WORK TO COMPLETE: Under this line sits a listing. Repeat exactly and only its lines from the one holding "驚きをもたらしてくれる。また、奥深い台湾の食文化も魅" through the one holding "bulundurmak da faydalıdır."; skip pictures.

LISTED RECORDS:
[Start of section]

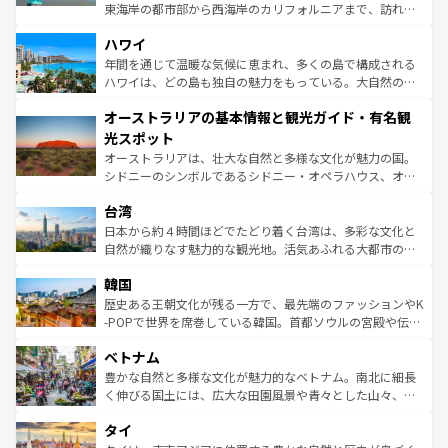
者向けの交通パス提供のサービスもあり、うまく活用すれ
東海岸の都市部から西海岸のカリフォルニアまで、訪れる
ば市内交通費無料で観光を楽しむこともできる。 なお、新
場所ごとに異なる風景と体験が待っている。ニューヨーク
着のスイス情報は
コンテンツ一覧
を参照してほしい。
ハワイ
のような巨大都市は、観光、ショッピング、エンターテイ
ンメントが詰まった刺激的なスポットだ。一方、アメリカ
年間を通じて温暖な気候に恵まれ、多くの島で構成される
西部には大自然が広がり、グランドキャニオンやイエロー
ハワイは、どの島も独自の魅力をもっている。大自然の神
ストーン国立公園といった絶景が堪能できる。さらに、南
秘を感じたいなら、火山が生み出した壮大な景観を誇るハ
オーストラリアの基本情報と観光ガイド・有名観
部のニューオーリンズでは、音楽と美食が融合した独特の
ワイ島は見逃せない。また、定番の観光地といえばオアフ
文化が魅力。旅行者はアメリカの各地域で異なる魅力を楽
島だが、静かな自然を求めるならマウイ島やカウアイ島が
光スポット
しみながら、その多様性と豊かな歴史を感じることができ
おすすめ。エメラルドグリーンに輝く海をはじめ、豊かな
オーストラリアは、壮大な自然と多様な文化が魅力の国。
るだろう。車でのロードトリップや列車の旅も、アメリカ
文化や歴史が息づいている。「アロハスピリット」と呼ば
シドニーのシンボルであるシドニー・オペラハウス、オー
ならではの贅沢な旅のスタイルだ。 なお、新着のアメリカ
れるおもてなしの心で訪れる人々を迎えてくれるハワイの
ストラリア東海岸北部に広がる大サンゴ礁地帯グレートバ
情報は
コンテンツ一覧
を参照してほしい。
人々、おいしいローカルフードやハワイアンミュージッ
台湾
リアリーフや大陸中央部にそびえるウルル（エアーズロッ
ク、伝統的なフラダンスなど、すべてがハワイの魅力を彩
ク）、タスマニアの美しい原生林やケアンズの熱帯雨林な
日本から約４時間ほどでたどり着く台湾は、多彩な文化と
っている。訪れるたびに新しい発見と感動が待っているハ
ど、見どころがたくさん。また、カフェやワイン、オージ
自然が織りなす魅力的な観光地。活気あふれる大都市の台
ワイを、存分に味わってほしい。 なお、新着のハワイ情報
ービーフなどの食文化も豊かで、美味しいものであふれて
北やノスタルジックな町並みが人気な九份（ジォウフェ
は
コンテンツ一覧
を参照してほしい。
韓国
いる。アクティビティも充実しており、サーフィンやダイ
ン）、静ひつな山岳地帯である台湾東部など、都市の喧騒
ビング、ハイキングなど、アウトドア好きにはたまらな
と山間の静けさが共存しており、訪れる人に新しい発見と
歴史ある王朝文化が残る一方で、最先端のファッションやK
い。オーストラリアの多彩な魅力を存分に味わいつくそ
驚きをもたらしてくれる。また、奥深い台湾の食文化も魅
-POPで世界を席巻している韓国。首都ソウルの宮殿や伝統
う。 なお、新着のオーストラリア情報は
コンテンツ一覧
を
力で、夜市などの屋台グルメから高級料理、ヘルシーで美
家屋が並ぶエリアでは韓国の歴史と文化に浸ることがで
参照してほしい。
ベトナム
容にもいいと評判のスイーツなど、バラエティ豊かな料理
き、地方に足を延ばせば四季折々の自然美を楽しむことが
が味わえる。 なお、新着の台湾情報は
コンテンツ一覧
を参
できる。そして、キムチや焼肉、絶品のストリートフード
豊かな自然と多様な文化が魅力的なベトナム。南北に細長
照してほしい。
まで、さまざまな韓国料理が待っている。夜には、韓国な
く伸びる国土には、広大な田園風景や青々とした山々、世
らではのナイトライフも堪能できる。あたたかいホスピタ
界遺産に登録された壮大な自然景観が点在し、都市部では
タイ
リティに包まれながら、韓国の多彩な魅力を心ゆくまで味
急速な発展と共に伝統が息づく。ハノイの古い町並みやホ
わってみてほしい。 なお、新着の韓国情報は
コンテンツ一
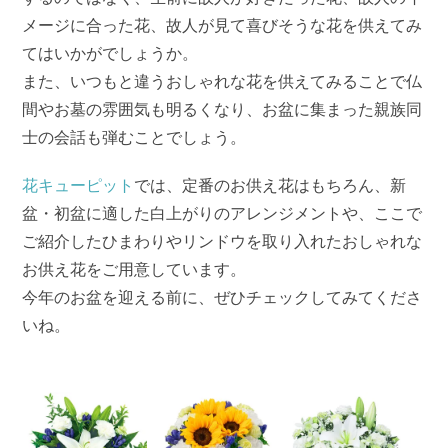
メージに合った花、故人が見て喜びそうな花を供えてみ
てはいかがでしょうか。
また、いつもと違うおしゃれな花を供えてみることで仏
間やお墓の雰囲気も明るくなり、お盆に集まった親族同
士の会話も弾むことでしょう。
花キューピット
では、定番のお供え花はもちろん、新
盆・初盆に適した白上がりのアレンジメントや、ここで
ご紹介したひまわりやリンドウを取り入れたおしゃれな
お供え花をご用意しています。
今年のお盆を迎える前に、ぜひチェックしてみてくださ
いね。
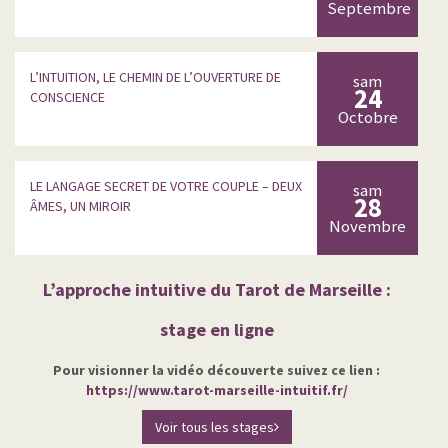
Septembre
L’INTUITION, LE CHEMIN DE L’OUVERTURE DE
sam
24
CONSCIENCE
Octobre
LE LANGAGE SECRET DE VOTRE COUPLE – DEUX
sam
28
ÂMES, UN MIROIR
Novembre
L’approche intuitive du Tarot de Marseille :
stage en ligne
Pour visionner la vidéo découverte suivez ce lien :
https://www.tarot-marseille-intuitif.fr/
Voir tous les stages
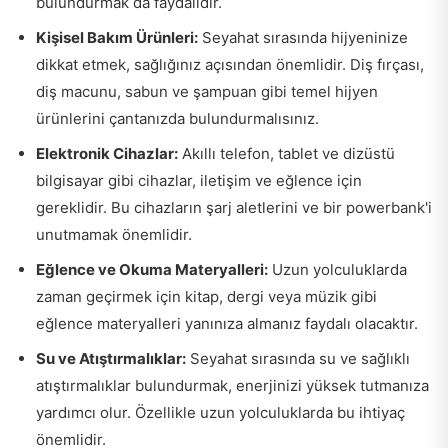
bulundurmak da faydalıdır.
Kişisel Bakım Ürünleri:
Seyahat sırasında hijyeninize
dikkat etmek, sağlığınız açısından önemlidir. Diş fırçası,
diş macunu, sabun ve şampuan gibi temel hijyen
ürünlerini çantanızda bulundurmalısınız.
Elektronik Cihazlar:
Akıllı telefon, tablet ve dizüstü
bilgisayar gibi cihazlar, iletişim ve eğlence için
gereklidir. Bu cihazların şarj aletlerini ve bir powerbank'i
unutmamak önemlidir.
Eğlence ve Okuma Materyalleri:
Uzun yolculuklarda
zaman geçirmek için kitap, dergi veya müzik gibi
eğlence materyalleri yanınıza almanız faydalı olacaktır.
Su ve Atıştırmalıklar:
Seyahat sırasında su ve sağlıklı
atıştırmalıklar bulundurmak, enerjinizi yüksek tutmanıza
yardımcı olur. Özellikle uzun yolculuklarda bu ihtiyaç
önemlidir.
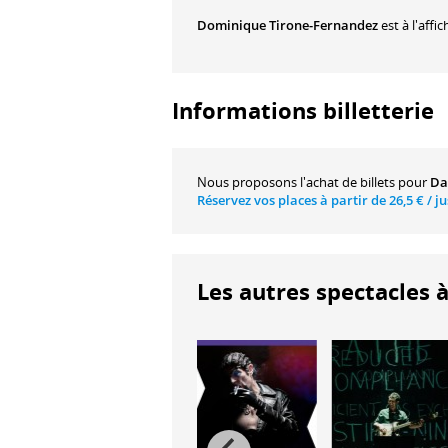
Dominique Tirone-Fernandez
est à l'affi
Informations billetterie
Nous proposons
l'achat de billets
pour
Da
Réservez vos places à partir de
26,5 €
/ j
Les autres spectacles à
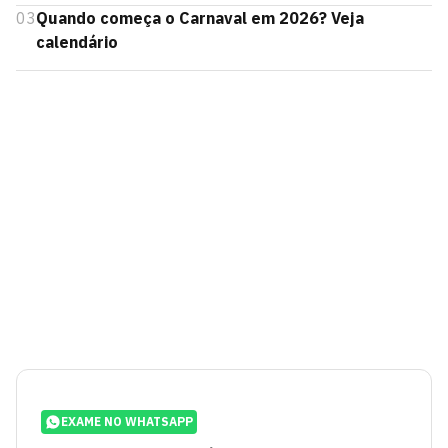
03
Quando começa o Carnaval em 2026? Veja
calendário
EXAME NO WHATSAPP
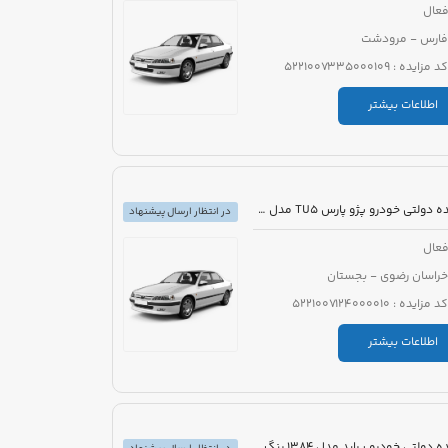
عال
فارس - مرودشت
کد مزایده : 5221007335000109
اطلاعات بیشتر
مزایده دولتی خودرو پژو پارس TU5 مدل 1399 رنگ سفید
در انتظار ارسال پیشنهاد
عال
خراسان رضوی - بجستان
کد مزایده : 5221007124000010
اطلاعات بیشتر
مزایده دولتی خودرو پراید مدل 1384 رنگ سفید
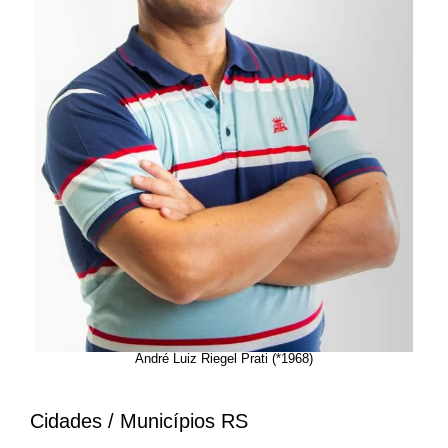
André Luiz Riegel Prati (*1968)
Cidades / Municípios RS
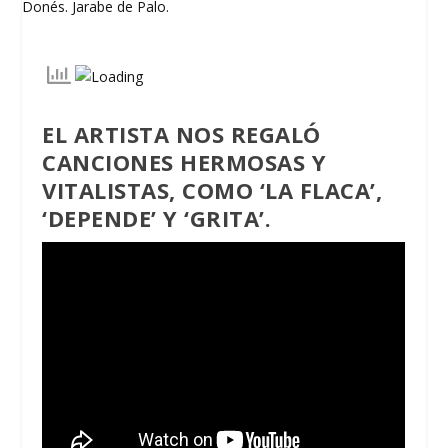
EL ARTISTA NOS REGALÓ
CANCIONES HERMOSAS Y
VITALISTAS, COMO ‘LA FLACA’,
‘DEPENDE’ Y ‘GRITA’.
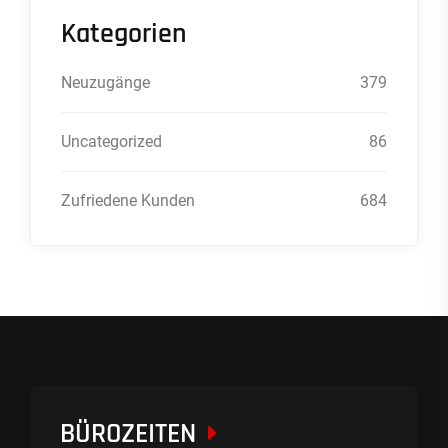
Kategorien
Neuzugänge
379
Uncategorized
86
Zufriedene Kunden
684
BÜROZEITEN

[End of section]

YOUR RESPONSE:
驚きをもたらしてくれる。また、奥深い台湾の食文化も魅
-POPで世界を席巻している韓国。首都ソウルの宮殿や伝統
う。 なお、新着のオーストラリア情報は
コンテンツ一覧
を
力で、夜市などの屋台グルメから高級料理、ヘルシーで美
家屋が並ぶエリアでは韓国の歴史と文化に浸ることがで
参照してほしい。
ベトナム
容にもいいと評判のスイーツなど、バラエティ豊かな料理
き、地方に足を延ばせば四季折々の自然美を楽しむことが
が味わえる。 なお、新着の台湾情報は
コンテンツ一覧
を参
できる。そして、キムチや焼肉、絶品のストリートフード
豊かな自然と多様な文化が魅力的なベトナム。南北に細長
照してほしい。
まで、さまざまな韓国料理が待っている。夜には、韓国な
く伸びる国土には、広大な田園風景や青々とした山々、世
らではのナイトライフも堪能できる。あたたかいホスピタ
界遺産に登録された壮大な自然景観が点在し、都市部では
タイ
リティに包まれながら、韓国の多彩な魅力を心ゆくまで味
急速な発展と共に伝統が息づく。ハノイの古い町並みやホ
わってみてほしい。 なお、新着の韓国情報は
コンテンツ一
メージに合った花、故人が見て喜びそうな花を供えてみ
てはいかがでしょうか。
また、いつもと違うおしゃれな花を供えてみることで仏
間やお墓の雰囲気も明るくなり、お盆に集まった親族同
士の会話も弾むことでしょう。
花キューピット
では、定番のお供え花はもちろん、新
盆・初盆に適した白上がりのアレンジメントや、ここで
ご紹介したひまわりやリンドウを取り入れたおしゃれな
お供え花をご用意しています。
今年のお盆を迎える前に、ぜひチェックしてみてくださ
いね。
Septembre
L’INTUITION, LE CHEMIN DE L’OUVERTURE DE
sam
24
CONSCIENCE
Octobre
LE LANGAGE SECRET DE VOTRE COUPLE – DEUX
sam
28
ÂMES, UN MIROIR
Novembre
L’approche intuitive du Tarot de Marseille :
stage en ligne
Pour visionner la vidéo découverte suivez ce lien :
https://www.tarot-marseille-intuitif.fr/
Voir tous les stages
bulundurmak da faydalıdır.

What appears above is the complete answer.